Provided records

= = = =

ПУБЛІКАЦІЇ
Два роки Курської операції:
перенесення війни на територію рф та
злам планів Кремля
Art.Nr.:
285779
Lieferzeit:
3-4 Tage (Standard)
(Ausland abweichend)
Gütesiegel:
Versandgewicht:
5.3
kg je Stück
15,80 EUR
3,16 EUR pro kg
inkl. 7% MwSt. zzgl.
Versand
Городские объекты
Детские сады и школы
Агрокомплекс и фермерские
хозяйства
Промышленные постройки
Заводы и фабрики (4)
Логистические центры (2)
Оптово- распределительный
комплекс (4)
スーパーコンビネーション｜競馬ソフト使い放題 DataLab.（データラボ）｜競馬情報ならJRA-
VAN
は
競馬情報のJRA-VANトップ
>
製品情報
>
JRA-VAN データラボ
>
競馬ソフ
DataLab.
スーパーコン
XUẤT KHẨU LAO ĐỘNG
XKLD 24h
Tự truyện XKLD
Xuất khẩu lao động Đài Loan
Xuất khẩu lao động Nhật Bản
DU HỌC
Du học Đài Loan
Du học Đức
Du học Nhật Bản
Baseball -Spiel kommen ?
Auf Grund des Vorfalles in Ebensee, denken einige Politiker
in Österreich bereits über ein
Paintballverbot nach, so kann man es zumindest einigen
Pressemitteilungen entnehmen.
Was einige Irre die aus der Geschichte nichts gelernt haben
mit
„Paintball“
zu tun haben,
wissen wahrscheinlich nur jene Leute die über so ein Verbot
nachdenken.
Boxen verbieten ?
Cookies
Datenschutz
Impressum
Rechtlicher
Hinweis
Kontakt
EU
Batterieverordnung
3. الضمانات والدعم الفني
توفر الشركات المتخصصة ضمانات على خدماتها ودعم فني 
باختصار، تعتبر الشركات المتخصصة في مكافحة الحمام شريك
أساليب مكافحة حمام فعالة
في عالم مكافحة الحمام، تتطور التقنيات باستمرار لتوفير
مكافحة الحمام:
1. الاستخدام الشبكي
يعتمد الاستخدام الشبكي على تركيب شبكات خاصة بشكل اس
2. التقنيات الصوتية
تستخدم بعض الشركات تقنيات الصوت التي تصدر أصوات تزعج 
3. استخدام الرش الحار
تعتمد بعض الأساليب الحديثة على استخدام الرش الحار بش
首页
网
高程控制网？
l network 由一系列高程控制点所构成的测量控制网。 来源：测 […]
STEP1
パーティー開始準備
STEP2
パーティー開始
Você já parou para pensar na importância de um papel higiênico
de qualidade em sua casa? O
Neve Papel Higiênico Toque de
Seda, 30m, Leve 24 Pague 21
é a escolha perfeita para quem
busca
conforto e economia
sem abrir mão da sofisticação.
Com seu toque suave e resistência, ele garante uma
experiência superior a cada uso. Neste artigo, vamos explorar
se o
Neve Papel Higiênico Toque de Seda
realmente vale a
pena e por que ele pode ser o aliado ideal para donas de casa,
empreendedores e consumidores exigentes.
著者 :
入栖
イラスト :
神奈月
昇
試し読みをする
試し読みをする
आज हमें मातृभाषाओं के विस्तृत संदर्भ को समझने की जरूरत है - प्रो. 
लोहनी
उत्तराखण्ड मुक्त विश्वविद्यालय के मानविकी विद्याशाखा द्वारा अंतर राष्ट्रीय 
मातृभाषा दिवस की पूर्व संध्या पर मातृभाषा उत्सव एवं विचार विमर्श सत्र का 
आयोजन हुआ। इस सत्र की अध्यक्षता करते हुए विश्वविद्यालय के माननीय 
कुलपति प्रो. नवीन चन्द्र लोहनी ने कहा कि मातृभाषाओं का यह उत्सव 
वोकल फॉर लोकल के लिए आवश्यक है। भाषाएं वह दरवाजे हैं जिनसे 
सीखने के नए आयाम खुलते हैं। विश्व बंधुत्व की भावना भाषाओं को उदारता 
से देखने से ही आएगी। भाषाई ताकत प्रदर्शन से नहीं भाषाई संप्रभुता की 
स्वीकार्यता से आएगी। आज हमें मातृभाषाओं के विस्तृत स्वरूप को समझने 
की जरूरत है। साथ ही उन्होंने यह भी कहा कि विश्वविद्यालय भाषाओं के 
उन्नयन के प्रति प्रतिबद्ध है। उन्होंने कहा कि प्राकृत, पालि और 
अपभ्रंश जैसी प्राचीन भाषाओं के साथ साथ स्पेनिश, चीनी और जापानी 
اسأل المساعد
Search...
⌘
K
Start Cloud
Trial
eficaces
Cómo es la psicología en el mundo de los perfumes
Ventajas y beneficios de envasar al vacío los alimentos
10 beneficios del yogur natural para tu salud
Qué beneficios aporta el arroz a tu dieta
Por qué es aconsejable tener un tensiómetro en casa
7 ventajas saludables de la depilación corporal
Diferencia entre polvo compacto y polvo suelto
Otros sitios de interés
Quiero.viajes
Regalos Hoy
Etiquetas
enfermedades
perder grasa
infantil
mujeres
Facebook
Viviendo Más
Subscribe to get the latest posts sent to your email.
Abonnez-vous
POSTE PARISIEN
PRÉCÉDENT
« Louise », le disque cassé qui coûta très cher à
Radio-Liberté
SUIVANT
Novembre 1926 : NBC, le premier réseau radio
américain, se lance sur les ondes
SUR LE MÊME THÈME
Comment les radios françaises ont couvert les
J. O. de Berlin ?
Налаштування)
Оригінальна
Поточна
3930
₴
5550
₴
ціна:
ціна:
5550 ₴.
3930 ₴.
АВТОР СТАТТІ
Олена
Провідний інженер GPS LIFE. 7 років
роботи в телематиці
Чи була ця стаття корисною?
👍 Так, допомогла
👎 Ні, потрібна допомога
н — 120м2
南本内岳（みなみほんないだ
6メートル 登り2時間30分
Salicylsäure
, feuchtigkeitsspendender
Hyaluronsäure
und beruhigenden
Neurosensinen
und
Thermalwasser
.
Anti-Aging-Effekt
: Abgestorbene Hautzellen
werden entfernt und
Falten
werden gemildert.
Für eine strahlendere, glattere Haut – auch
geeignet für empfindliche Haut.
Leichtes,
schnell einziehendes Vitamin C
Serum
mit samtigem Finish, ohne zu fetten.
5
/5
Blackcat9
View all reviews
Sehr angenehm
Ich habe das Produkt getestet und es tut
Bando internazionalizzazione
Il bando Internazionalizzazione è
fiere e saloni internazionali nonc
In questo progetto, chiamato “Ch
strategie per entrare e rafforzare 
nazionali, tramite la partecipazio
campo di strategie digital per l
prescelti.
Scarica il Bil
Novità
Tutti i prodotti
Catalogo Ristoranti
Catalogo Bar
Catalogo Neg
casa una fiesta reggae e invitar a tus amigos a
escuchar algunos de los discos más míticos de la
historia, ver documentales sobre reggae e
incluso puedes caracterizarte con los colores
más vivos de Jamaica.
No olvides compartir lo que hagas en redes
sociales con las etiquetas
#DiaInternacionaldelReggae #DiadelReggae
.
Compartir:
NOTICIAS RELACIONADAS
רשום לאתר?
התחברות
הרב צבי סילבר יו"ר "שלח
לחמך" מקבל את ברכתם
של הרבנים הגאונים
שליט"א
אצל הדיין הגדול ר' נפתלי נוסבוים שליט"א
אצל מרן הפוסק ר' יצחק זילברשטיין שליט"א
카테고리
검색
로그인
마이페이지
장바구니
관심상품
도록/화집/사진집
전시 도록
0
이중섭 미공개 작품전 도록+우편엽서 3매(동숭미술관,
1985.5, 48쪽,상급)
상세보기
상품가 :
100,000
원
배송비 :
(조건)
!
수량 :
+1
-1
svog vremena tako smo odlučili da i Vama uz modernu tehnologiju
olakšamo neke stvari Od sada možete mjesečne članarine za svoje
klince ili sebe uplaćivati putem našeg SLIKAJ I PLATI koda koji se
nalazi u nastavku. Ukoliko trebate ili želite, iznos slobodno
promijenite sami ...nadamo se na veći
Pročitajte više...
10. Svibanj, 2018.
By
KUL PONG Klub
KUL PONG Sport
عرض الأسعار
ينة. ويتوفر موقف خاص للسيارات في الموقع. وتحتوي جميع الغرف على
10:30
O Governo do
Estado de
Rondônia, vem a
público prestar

= = = =

Task item
Copy the items above, from the first line through the line containing "2. التقنيات الصوتية", swapping "Kontakt" for "Kontaktformular" and leaving everything else unchanged.

Answer for this exercise
ПУБЛІКАЦІЇ
Два роки Курської операції:
перенесення війни на територію рф та
злам планів Кремля
Art.Nr.:
285779
Lieferzeit:
3-4 Tage (Standard)
(Ausland abweichend)
Gütesiegel:
Versandgewicht:
5.3
kg je Stück
15,80 EUR
3,16 EUR pro kg
inkl. 7% MwSt. zzgl.
Versand
Городские объекты
Детские сады и школы
Агрокомплекс и фермерские
хозяйства
Промышленные постройки
Заводы и фабрики (4)
Логистические центры (2)
Оптово- распределительный
комплекс (4)
スーパーコンビネーション｜競馬ソフト使い放題 DataLab.（データラボ）｜競馬情報ならJRA-
VAN
は
競馬情報のJRA-VANトップ
>
製品情報
>
JRA-VAN データラボ
>
競馬ソフ
DataLab.
スーパーコン
XUẤT KHẨU LAO ĐỘNG
XKLD 24h
Tự truyện XKLD
Xuất khẩu lao động Đài Loan
Xuất khẩu lao động Nhật Bản
DU HỌC
Du học Đài Loan
Du học Đức
Du học Nhật Bản
Baseball -Spiel kommen ?
Auf Grund des Vorfalles in Ebensee, denken einige Politiker
in Österreich bereits über ein
Paintballverbot nach, so kann man es zumindest einigen
Pressemitteilungen entnehmen.
Was einige Irre die aus der Geschichte nichts gelernt haben
mit
„Paintball“
zu tun haben,
wissen wahrscheinlich nur jene Leute die über so ein Verbot
nachdenken.
Boxen verbieten ?
Cookies
Datenschutz
Impressum
Rechtlicher
Hinweis
Kontaktformular
EU
Batterieverordnung
3. الضمانات والدعم الفني
توفر الشركات المتخصصة ضمانات على خدماتها ودعم فني 
باختصار، تعتبر الشركات المتخصصة في مكافحة الحمام شريك
أساليب مكافحة حمام فعالة
في عالم مكافحة الحمام، تتطور التقنيات باستمرار لتوفير
مكافحة الحمام:
1. الاستخدام الشبكي
يعتمد الاستخدام الشبكي على تركيب شبكات خاصة بشكل اس
2. التقنيات الصوتية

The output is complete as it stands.